Sad Books For A Summer Read

Last week we talked about books that make us happy. For balance, we take up books that make a reader sad, that take the reader into the darkest places of the human experience.  Here are some books that are such an emotionally tough read, they might best be read In the sunny days of summer. 

The Bryant Corner Cafe is a warm and cozy place. The sunshine comes streaming the big south facing windows. Steam rises from fresh baked goods and hot off the grill meals. The world looks pretty good.

We had a nice sunny day, hot coffee, iced tea and a plateful of tasty cookies as we discussed murder, rape, mass shootings, imprisonment, genocide and the disintegration of democracy. You can see why we thought these are books that might lend themselves to a summer read. You could look up from the page every once in a while, feel the sun on your face, listen to a few birds sing, watch the leaves rustle in a cooling breeze.  Take a deep breath.  Tell yourself that it isn't all so tragic. It's summer. Then dive back in.

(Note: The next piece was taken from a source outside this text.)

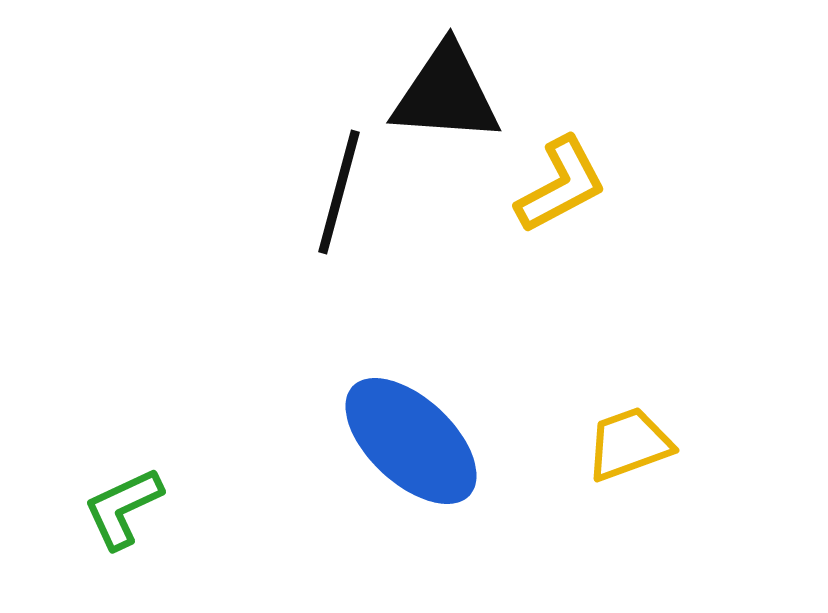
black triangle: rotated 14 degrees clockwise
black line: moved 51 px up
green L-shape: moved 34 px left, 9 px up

Here are a few of the books we talked about.


Nancy says “The Honorable Schoolboy,” by John Le Carre just broke her heart. She can’t imagine ever picking it up again.



The Book of Lamentations” is a modern novel by Rosario Castellanos, about the Mayan Spanish conflicts.

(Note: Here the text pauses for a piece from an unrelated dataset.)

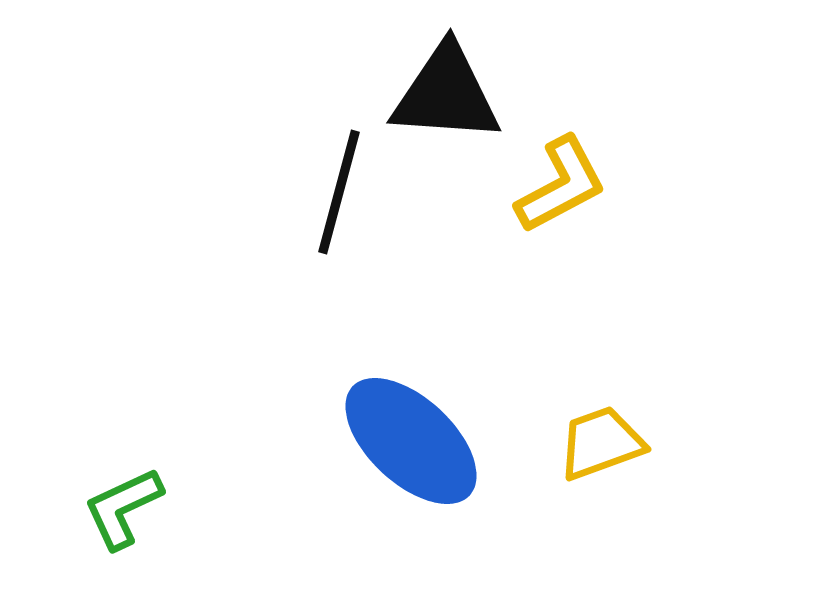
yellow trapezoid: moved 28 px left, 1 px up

The Bedside Book of Bastards,” Dorothy M. Johnson and R.T. Turner, a light tone about the terrible things people do to one another.

Democracy For Realists: Why Elections Do Not Produce Responsive Government,” Larry Bartels and Christopher Achen. One reviewer called it brutally depressing.

The novels of Thomas Hardy. His topics are timeless.

“Please Look After Mom,” by Kyung-sook Shin is a novel of Dickensian extremes that had South Korean readers weeping.

King’s Leopold’s Ghost,” by Adam Hochschild.

Spain In Our Hearts: Americans in the Spanish Civil War 1936-1939,” also by Adam Hochschild. There is a personal connection for Nancy. Her father fought in that war.

To The Power of Three,” by Laura Lippman and “We Need to Talk About Kevin,” by Lionel Shriver. These are two books about school shootings.

My Promised Land The Triumph and Tragedy of Israel” by Ari Shavit.

“Imbeciles: The Supreme Court, American Eugenics, and the Sterilization of Carrie Buck,” by Adam Cohen. A sadly revealing history of Eugenics in America.

The Divide,” by Matt Taibbi, is about the gaping divide between the haves and have-nots in America and how that reality affects health, justice and opportunity for all Americans.